Figures 7 and 8 showed the comparison of major dosimetric results between clinical plans and automatic plans using box plots for 38 patients. Compared to automatic plans, the dosimetric parameters for the five targets in clinical plans generated using conventional planning methods exhibited a relatively more dispersed distribution range and worse plan quality consistency. In addition, automatic plans produced better target dose with lower D2%, higher D98%, higher CI, and lower HI except for D98% and CI of PTV-1. For most OARs, automatic plans also showed lower dosimetric values than clinical plans, especially Dmax of brainstem, spinal cord, left and right optic nerves, and chiasm and Dmean of left and right parotid glands.

Fig. 7
figure 7

The box plot comparisons of D98%, CI and HI between clinical and automatic plans for five targets\

Fig. 8
figure 8

The box plot comparisons of dosimetric results between clinical and automatic plans for fifteen OARs

Table 2 summarizes the comparison results of dosimetric metrics and corresponding p-values between clinical plans, automatic plans with warm start and cold start. The automatic plans with cold start also ameliorated the dosimetric results for most structures compared to clinical plans, and showed only a slight plan quality difference compared with automatic plan with warm start. However, automatic plans with warm start showed higher plan MUs than automatic plans with cold start.

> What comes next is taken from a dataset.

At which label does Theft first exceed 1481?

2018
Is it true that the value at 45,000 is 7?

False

Table 2 The comparison of dosimetric metrics for thirty-eight patients in the unit of Gy (mean ± standard deviation) between clinical plans, automatic plans with warm start and cold start

Discussion

The ideal trade-off between target coverage and OAR sparing for NPC is challenging and often requires a well-experienced planner to iteratively adjust optimization parameters during manual IMRT planning. Such a conventional method is time/resource-consuming and leads to uneven plan quality. In this study, we developed an automated IMRT plan-generating framework through fluence prediction and further plan fine-tuning, and we integrated it into commercial TPS via scripts to achieve automatic plan generation by one click. The proposed method was validated through 38 patients with NPC, showing high planning efficiency in less than 4 min and comparable plan quality with clinical plans.

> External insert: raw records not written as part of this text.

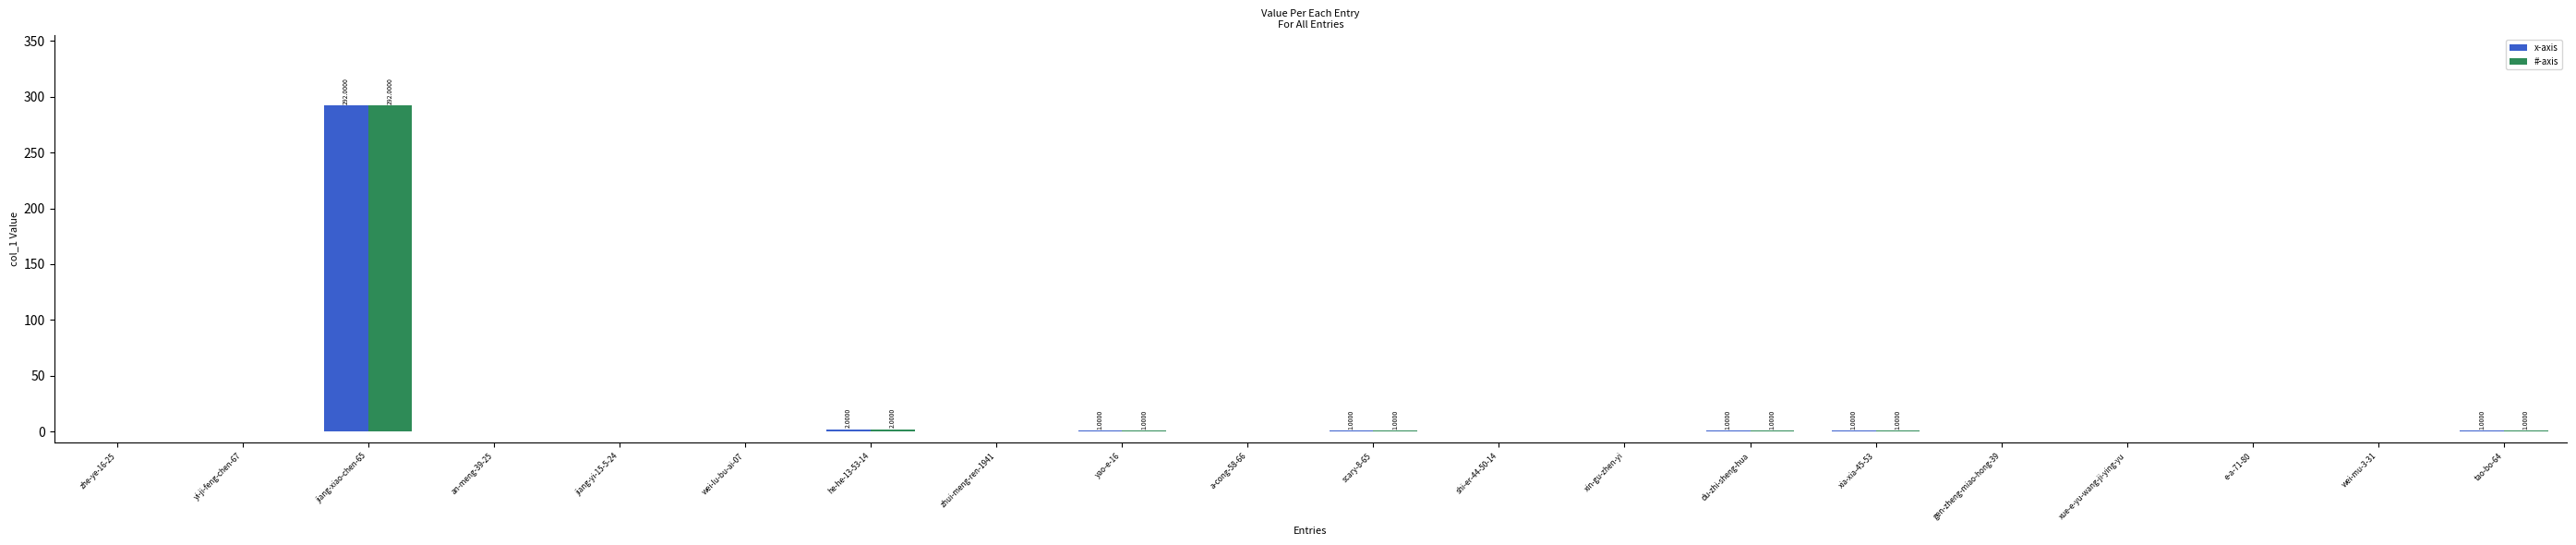

At which category is the sum across all series the highest?

jiang-xiao-chen-65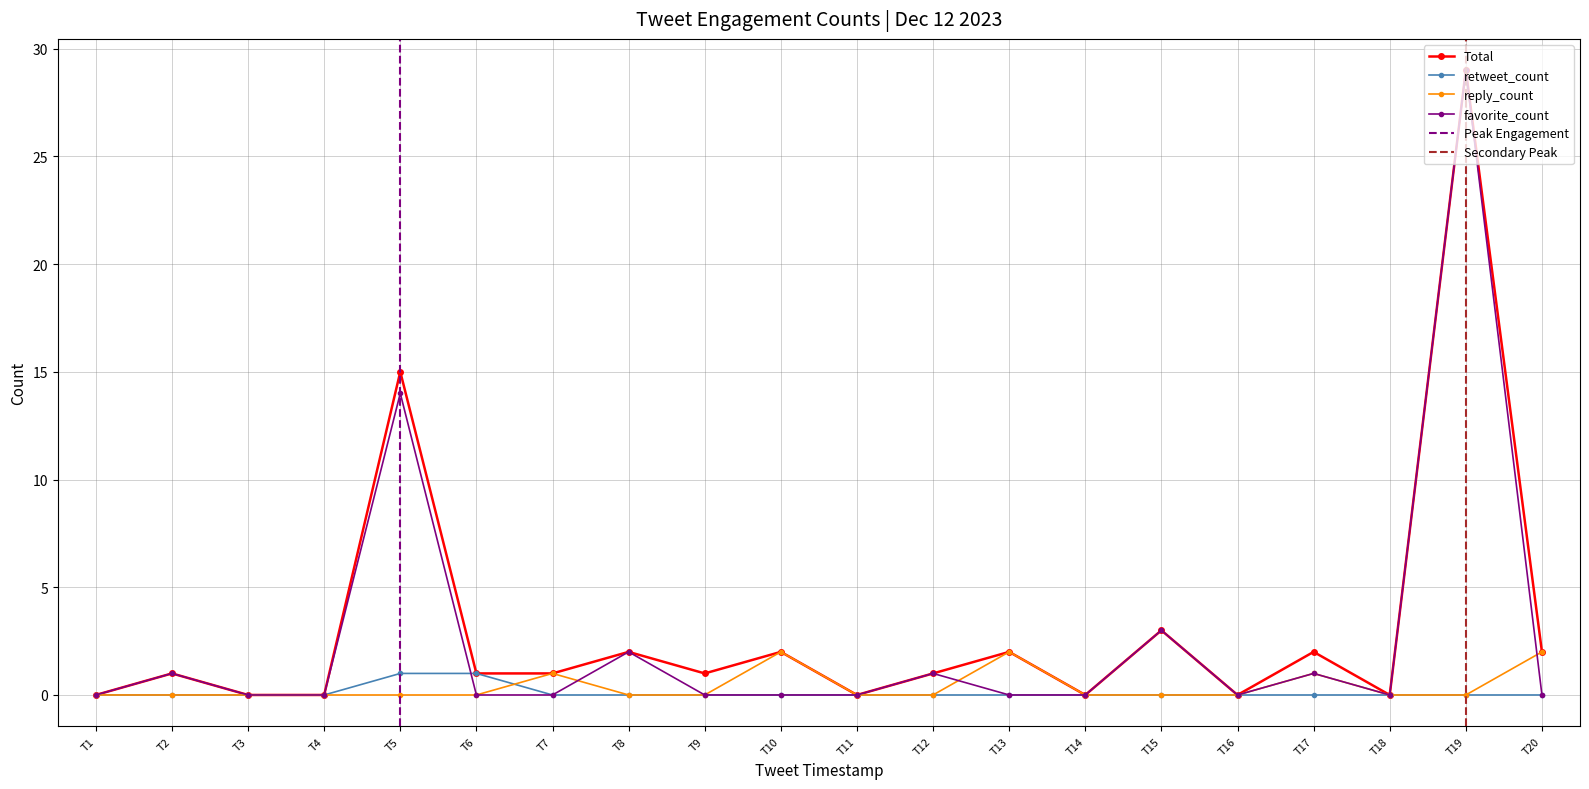

At which label does favorite_count reach its peak?

T19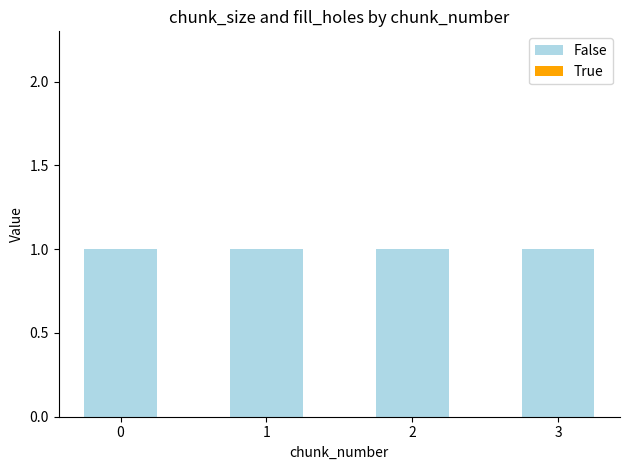

Are the bars horizontal?

No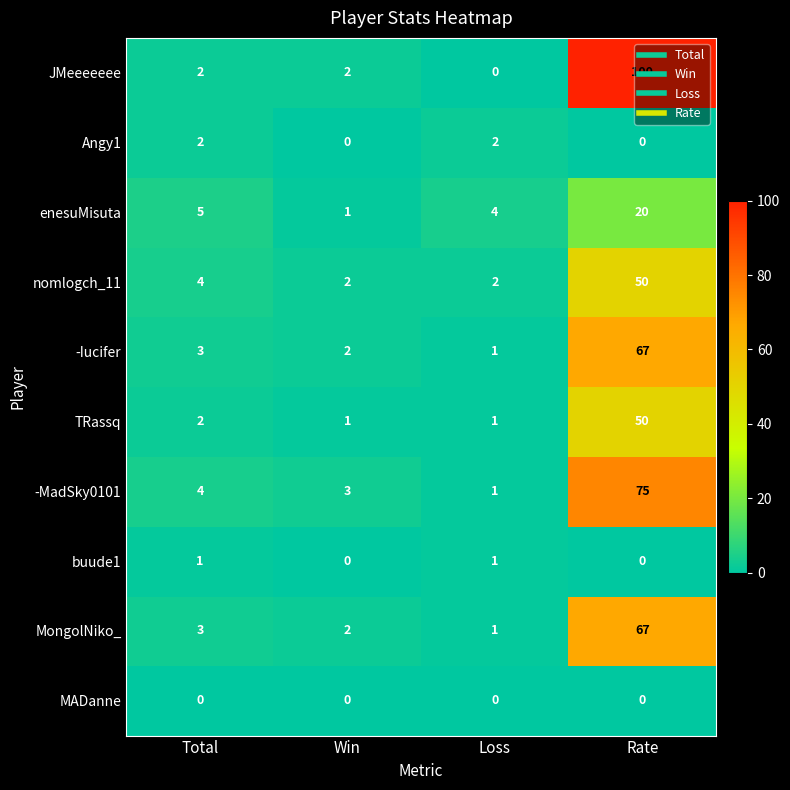

At which label does enesuMisuta reach its peak?

Rate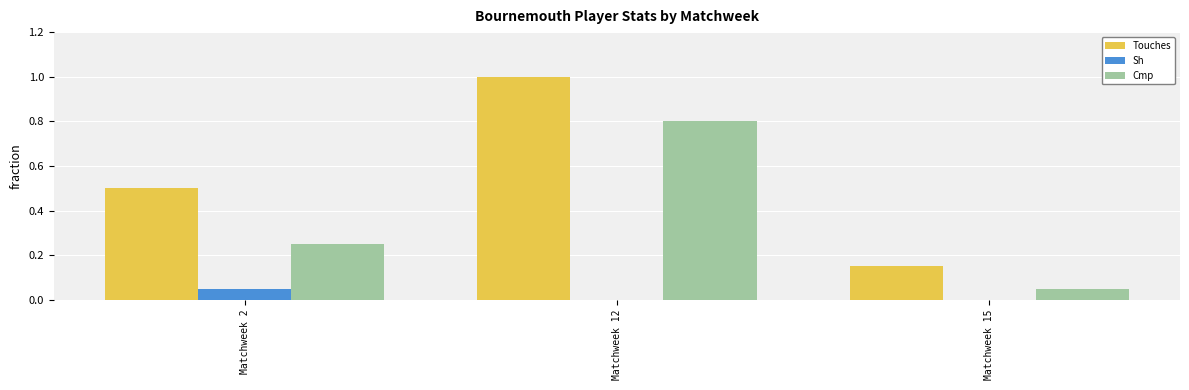

What is the sum of all Cmp values?

1.1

Several previous studies have proposed to automatically generate plans based on direct fluence prediction [24,25,26,27,28], which may lead to unstable plan quality due to inaccurate prediction of fluence or quality loss when converting fluence into MLC sequences. The proposed plan fine-tuning step may be favored to further improve the plan quality. The DVH results in Figures 5 and 6 illustrated that some of the targets showed low-dose coverage in the predicted fluence generated plan, whereas the dose coverage significantly improved after the automatic plan fine-tuning step. Compared with the DVH prediction-based KBP method, the proposed method generated an initial deliverable plan first, which provided already achieved dosimetric information although may not optimal, while the predicted DVH is not always guaranteed to be achievable and optimal (uncertainties from machine learning models).

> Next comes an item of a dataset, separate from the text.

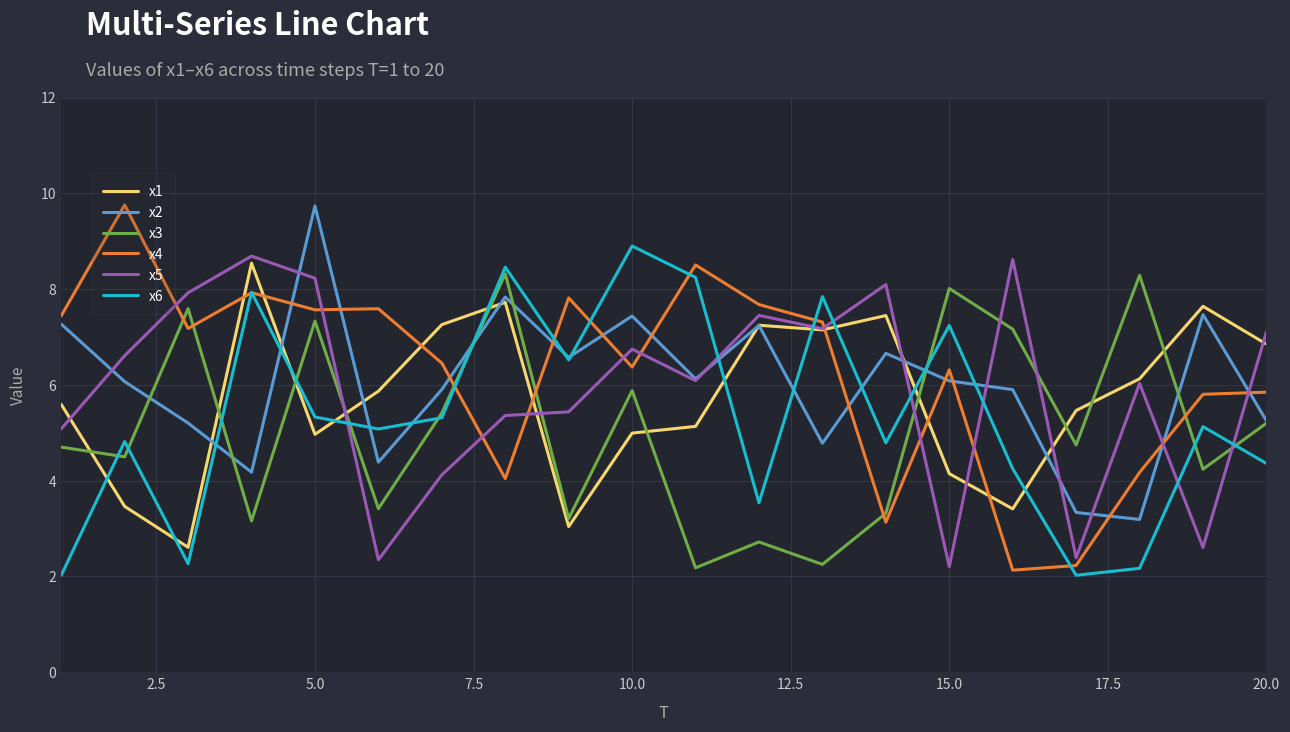

Which series has the widest spread of values?

x4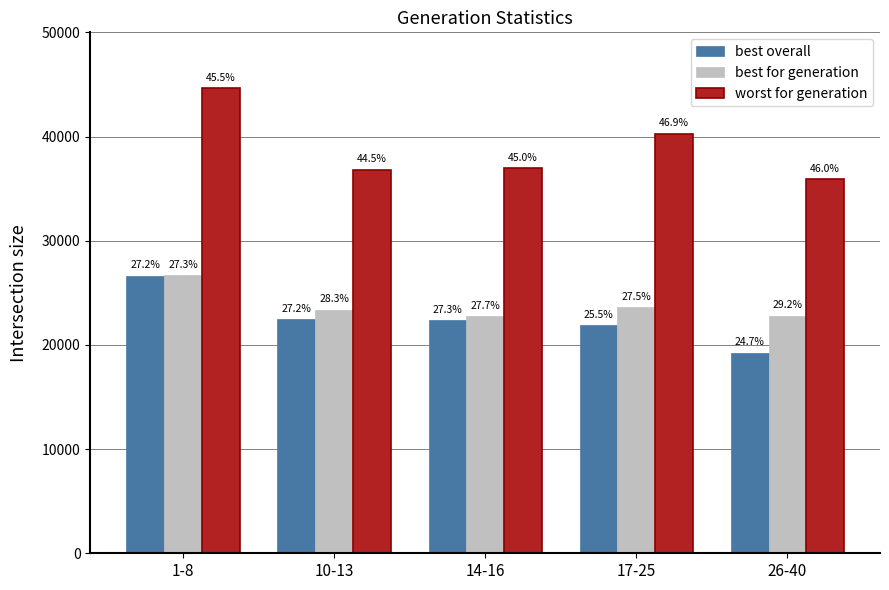

How many groups of bars are there?

5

For NPC patients, VMAT is increasingly used in current clinical practice. Although the proposed method was only validated on IMRT plans in this study, it can be potentially used for VMAT plan optimization. Specifically, fluence can be predicted at discrete beam angles (such as 60 beams with 6 degree space) first, a VMAT plan arc sequencing step can be followed to generate an initial plan, then the plan fine-tuning step can be proceeded by using the predicted dose as objectives and the initial plan as warm start to generate a final plan. The planning efficiency improvement can be expected and would be more meaningful than IMRT. In the future study, we plan to extend the proposed method to automatic VMAT planning for NPC patients.

Conclusions

In conclusion, we proposed an automated IMRT plan-generating method for patients with NPC through fluence prediction and further plan fine-tuning. This method remarkably reduced the dose for most OARs without compromising target conformity and homogeneity. Compared with clinical plans, the automatic plans showed high planning efficiency and achieved comparable or superior plan quality.